Bad News for Working Parents: Your Nanny Is Underpaid

After her divorce, Teri Smith rethought her teaching career. The North Carolina woman was in her 40s, and as a single parent of two, she couldn’t afford to live on a pre-K teacher’s salary. So she was forced to make a change.

Now a child care center director, Smith is charged with the care of about 175 kids under age 5—which keeps her in touch with early education and pays a bit more.

But the 45 child care workers she employs still struggle to make ends meet. Every year, there are teachers at her school who receive food stamps, lose their homes to foreclosure, and live in public-assisted housing, Smith said. Which is why when her two daughters decided to pursue careers in child care, she told them to reconsider.

“I told both of them, ‘OK honey, look at my paycheck—this is all you’re going to make,’”she said.

Mother may know best, but that doesn’t mean her kids listened: One of Smith’s daughters works eight hours a day at a child care center and moonlights as a waitress. She makes more money serving food, said Smith.

There are nearly a million child care workers in America who take care of babies and toddlers age 5 and under at schools, religious organizations, day cares, and private homes. As consensus on the importance of early education grows and as more families need dual incomes to make ends meet, the demand for these jobs is clear. But salaries for these jobs haven’t improved in more than 15 years. This means the country has reached a “tipping point,” said Marcy Whitebook, author of a report released this week from UC-Berkeley’s Center for the Study of Child Care Employment. 

The average hourly wage for child care workers in 2013 was $10.33, according to the report. That’s only 1 percent higher than the wages child care workers were paid in 1997, making it one of the lowest-paying occupations going today.

“We don’t define early childhood services as a public good like we do K through 12 education,” Whitebook said. “I think people don’t understand how important adults being attentive and responsive during this period is.”
──────
### OBJECTIVE A:
Name every setting where, according to the article on child care wages, child care workers care for babies and toddlers age 5 and under.
──────
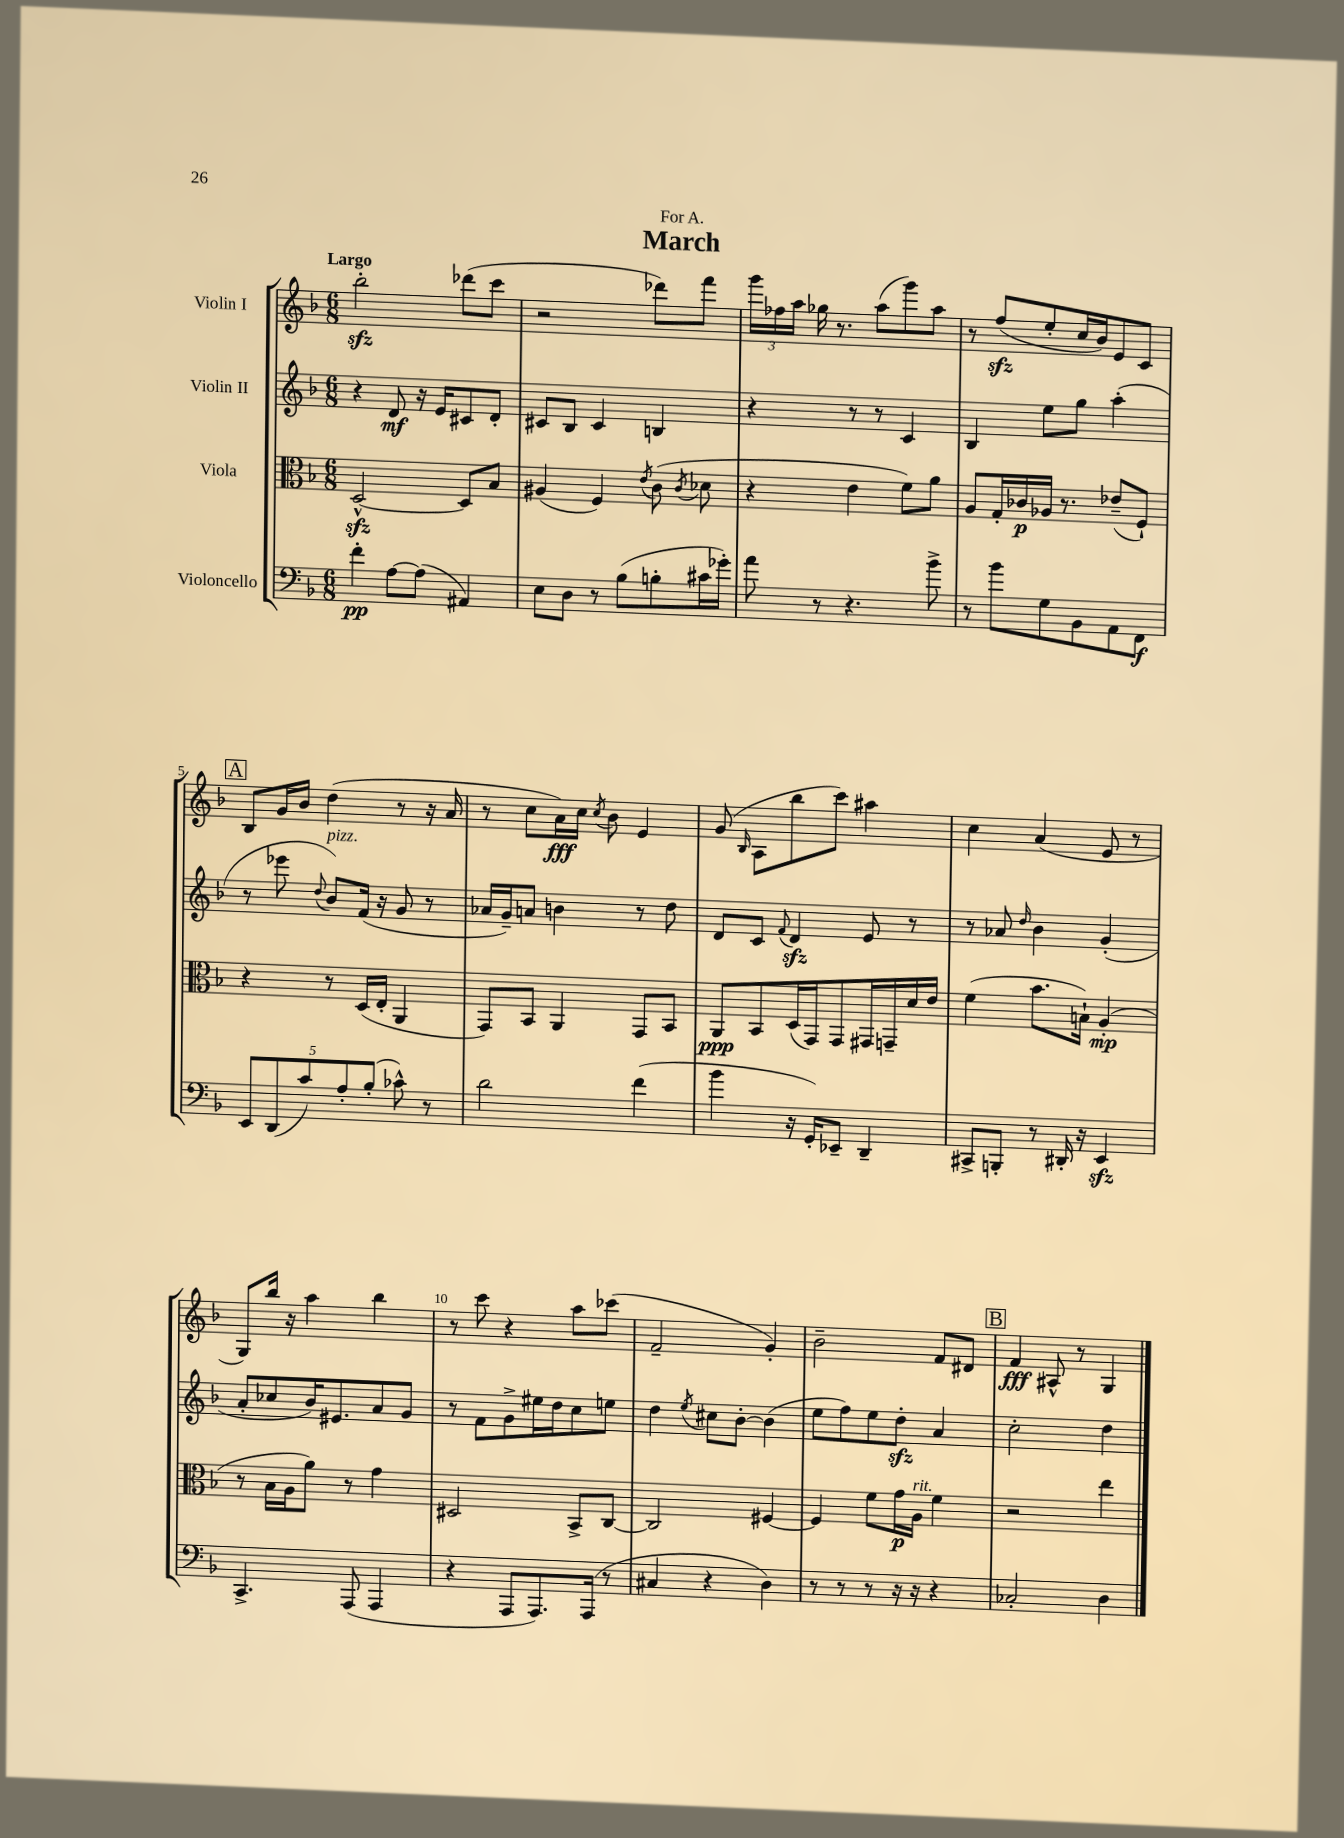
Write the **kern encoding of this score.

**kern	**dynam	**kern	**dynam	**kern	**dynam	**kern	**dynam
*part4	*part4	*part3	*part3	*part2	*part2	*part1	*part1
*staff4	*staff4	*staff3	*staff3	*staff2	*staff2	*staff1	*staff1
*I"Violoncello	*	*I"Viola	*	*I"Violin II	*	*I"Violin I	*
*clefF4	*	*clefC3	*	*clefG2	*	*clefG2	*
*k[b-]	*	*k[b-]	*	*k[b-]	*	*k[b-]	*
*M6/8	*	*M6/8	*	*M6/8	*	*M6/8	*
=1	=1	=1	=1	=1	=1	=1	=1
!	!	!	!	!	!	!LO:TX:a:B:t=Largo	!
4f'\	pp	[2Dzz^^/	.	4r	.	2bb-zz'\	.
[8A\L	.	.	.	8d/	mf	.	.
(8A\J]	.	.	.	16r	.	.	.
.	.	.	.	16e/KL	.	.	.
4AA#X/)	.	8D/L]	.	8c#X/	.	(8ddd-X\L	.
.	.	8B-/J	.	8d'/J	.	8ccc\J	.
=2	=2	=2	=2	=2	=2	=2	=2
8E\L	.	(4A#X/	.	8c#X/L	.	2r	.
8D\J	.	.	.	8B-/J	.	.	.
8r	.	4F/)	.	4c#/	.	.	.
(8B-\L	.	.	.	.	.	.	.
.	.	8qe/	.	.	.	.	.
8Bn'\	.	(8c\	.	4Bn/	.	8ddd-X\L)	.
.	.	8qc/	.	.	.	.	.
16c#X\L	.	8d-X\	.	.	.	8fff\J	.
16g-X'\JJ)	.	.	.	.	.	.	.
=3	=3	=3	=3	=3	=3	=3	=3
8a\	.	4r	.	4r	.	24ggg\LL	.
.	.	.	.	.	.	24ff-X\	.
.	.	.	.	.	.	24aa\JJ	.
8r	.	.	.	.	.	16gg-X\	.
.	.	.	.	.	.	8.r	.
4.r	.	4e\	.	8r	.	.	.
.	.	.	.	8r	.	(8aa\L	.
.	.	8f\L)	.	4c/	.	8ggg\)	.
8b-^\	.	8a\J	.	.	.	8aa\J	.
=4	=4	=4	=4	=4	=4	=4	=4
8r	.	8A/L	.	4B-/	.	8r	.
8b-\L	.	16G'/L	.	.	.	(8ffzz/L	.
.	.	16c-X/	p	.	.	.	.
8G\	.	16A-X/JJ	.	8ee\L	.	8ee'/	.
.	.	8.r	.	.	.	.	.
8BB-\	.	.	.	8gg\J	.	16cc/L	.
.	.	.	.	.	.	16b-/J)	.
8AA\	.	(8e-X~/L	.	(4aa'\	.	8e/	.
8FF\J	f	8F`/J)	.	.	.	8c/J	.
!!LO:LB:g=z
!!LO:REH:place=s1:t=A
=5	=5	=5	=5	=5	=5	=5	=5
10EE/L	.	4r	.	8r	.	8B-/L	.
(10DD/	.	.	.	.	.	.	.
.	.	.	.	8eee-X\	.	16g/L	.
.	.	.	.	.	.	16b-/JJ	.
10c/)	.	.	.	.	.	.	.
.	.	.	.	8qqdd/	.	.	.
!	!	!	!	!LO:TX:a:i:t=pizz.	!	!	!
.	.	8r	.	8b-/L)	.	(4dd\	.
10A'/	.	.	.	.	.	.	.
.	.	(16D/LL	.	(16f/Jk	.	.	.
(10B-'/J	.	.	.	.	.	.	.
.	.	16E'/JJ	.	16r	.	.	.
8c-X^^\)	.	4AA/	.	8g/	.	8r	.
8r	.	.	.	8r	.	16r	.
.	.	.	.	.	.	16a/	.
=6	=6	=6	=6	=6	=6	=6	=6
2d\	.	8GG/L)	.	16a-X/LL	.	8r	.
.	.	.	.	16g~/J)	.	.	.
.	.	8BB-/J	.	8an/J	.	8cc\L	.
.	.	4AA/	.	4bn\	.	16a\L)	fff
.	.	.	.	.	.	16cc\JJ	.
.	.	.	.	.	.	8qcc/	.
.	.	.	.	.	.	8b-\	.
(4f\	.	8GG/L	.	8r	.	4e/	.
.	.	8BB-/J	.	8dd\	.	.	.
=7	=7	=7	=7	=7	=7	=7	=7
4b-\	.	8AA/L	ppp	8d/L	.	(8g/	.
.	.	.	.	.	.	16qqB-/	.
.	.	8BB-/	.	8c/J	.	8A\L	.
.	.	.	.	8qqf/	.	.	.
16r	.	(16D/L	.	4dzz/	.	8bb-\	.
16GG'/KL)	.	16GG/J)	.	.	.	.	.
8EE-X~/J	.	8GG/	.	.	.	8ccc\J)	.
4DD~/	.	16GG#X/L	.	8e/	.	4aa#X\	.
.	.	16GGn~/	.	.	.	.	.
.	.	16d/	.	8r	.	.	.
.	.	16e/JJ	.	.	.	.	.
=8	=8	=8	=8	=8	=8	=8	=8
8CC#X^/L	.	(4f\	.	8r	.	4cc\	.
8BBBn'/J	.	.	.	8a-X/	.	.	.
.	.	.	.	16qqdd/	.	.	.
8r	.	8.b-\L	.	4b-\	.	(4a/	.
16DD#X'/	.	.	.	.	.	.	.
16r	.	16Bn`\Jk)	.	.	.	.	.
4EEzz/	.	(4A'/	mp	(4g'/	.	8e/	.
.	.	.	.	.	.	8r	.
!!LO:LB:g=z
=9	=9	=9	=9	=9	=9	=9	=9
4.CC^/	.	8r	.	8a'/L	.	8G/L)	.
.	.	16B-\LL	.	8cc-X/	.	16bb-/Jk	.
.	.	16A\J	.	.	.	16r	.
.	.	8a\J)	.	16b-/K)	.	4aa\	.
.	.	.	.	8.e#X/	.	.	.
(8AAA/	.	8r	.	.	.	.	.
4AAA/	.	4g\	.	8a/	.	4bb-\	.
.	.	.	.	8g/J	.	.	.
=10	=10	=10	=10	=10	=10	=10	=10
4r	.	2D#X/	.	8r	.	8r	.
.	.	.	.	8f\L	.	8ccc\	.
8AAA/L	.	.	.	8g^\	.	4r	.
8.AAA/)	.	.	.	16ee#X\L	.	.	.
.	.	.	.	16dd\J	.	.	.
.	.	8BB-^/L	.	8cc\	.	8aa\L	.
(16AAA/Jk	.	.	.	.	.	.	.
8r	.	[8C/J	.	8een\J	.	(8ccc-X\J	.
=11	=11	=11	=11	=11	=11	=11	=11
4C#X/	.	2C/]	.	4dd\	.	2f~/	.
.	.	.	.	8qee/	.	.	.
4r	.	.	.	8cc#X\L	.	.	.
.	.	.	.	[8b-'\J	.	.	.
4D\)	.	[4F#X/	.	(4b-\]	.	4g'/)	.
=12	=12	=12	=12	=12	=12	=12	=12
8r	.	4F#/]	.	8ee\L	.	2b-~\	.
8r	.	.	.	8ff\)	.	.	.
8r	.	8f\L	.	8ee\	.	.	.
16r	.	16g\L	p	8ddzz'\J	.	.	.
!	!	!LO:TX:a:i:t=rit.	!	!	!	!	!
16r	.	16A\JJ	.	.	.	.	.
4r	.	4f\	.	4a/	.	8f/L	.
.	.	.	.	.	.	8d#X/J	.
!!LO:REH:place=s1:t=B
=13	=13	=13	=13	=13	=13	=13	=13
2C-X'/	.	2r	.	2cc'\	.	4f/	fff
.	.	.	.	.	.	8A#X^^/	.
.	.	.	.	.	.	8r	.
4D\	.	4ee\	.	4dd\	.	4G/	.
==	==	==	==	==	==	==	==
*-	*-	*-	*-	*-	*-	*-	*-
──────
### OBJECTIVE B:
Identify each line in the listing that contains the string "kern".

### WORKED ANSWER A:
Schools, religious organizations, day cares, and private homes.

### WORKED ANSWER B:
Write the **kern encoding of this score.
**kern	**dynam	**kern	**dynam	**kern	**dynam	**kern	**dynam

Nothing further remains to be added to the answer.